Original article
HUIZHENG WANG, QIZE YANG, TAIQUAN WEI, XINGMAO YU, CHENGRAN LI, JIAHAO FANG, GUANGYANG LU, XU DAI, LIANG LIU, SHENFEI JIANG, YANG HU, SHOUYI YIN, SHAOJUN WEI
Transformer-based large language models (LLMs) have made significant strides in the field of artificial intelligence (AI). However, training these LLMs imposes immense demands on computational power and bandwidth for hardware systems. Wafer-scale chips (WSCs) offer a promising solution, yet they struggle with limited on-chip memory and complex tensor partitioning. To fully harness the high-bandwidth, low-latency on-chip interconnect benefits of WSCs and to alleviate the on-chip memory limitations, a specialized mapping and architecture co-exploration method is essential.

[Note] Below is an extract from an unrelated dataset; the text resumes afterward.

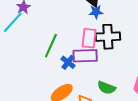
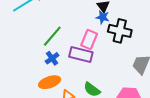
black cross: (108, 37) -> (120, 31), moved
blue cross: (68, 62) -> (52, 58), moved

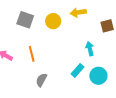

Despite existing efforts in memory optimization and mapping, current approaches fall short for WSC scenarios. To bridge this gap, we introduce TMAC, an architecture-mapping co-exploration framework that integrates recomputation into the design space, fully exploiting optimization opportunities overlooked by existing works. Further, TMAC takes advantage of the superior on-chip interconnect performance of WSCs by incorporating a more flexible tensor partition scheme. TMAC then introduces a novel operator-centric encoding scheme (OCES) designed to comprehensively describe the mapping space for training LLMs. Unlike previous studies that focus solely on communication volume analysis based on mapping, TMAC explores the design space by evaluating the combined impact of mapping and architecture on training performance. However, fully accounting for these untapped optimization opportunities increases the complexity of the design space. To address this, we streamline the simulation process, reducing the time needed for exploration. Compared to AccPar, Deepspeed and Megatron, TMAC delivers a 3.1×, 2.9×, 1.6× performance gain. In terms of memory usage, TMAC requires 3.6×, 3.1× less memory than AccPar and Deepspeed, respectively and is comparable to Megatron’s full recomputation method.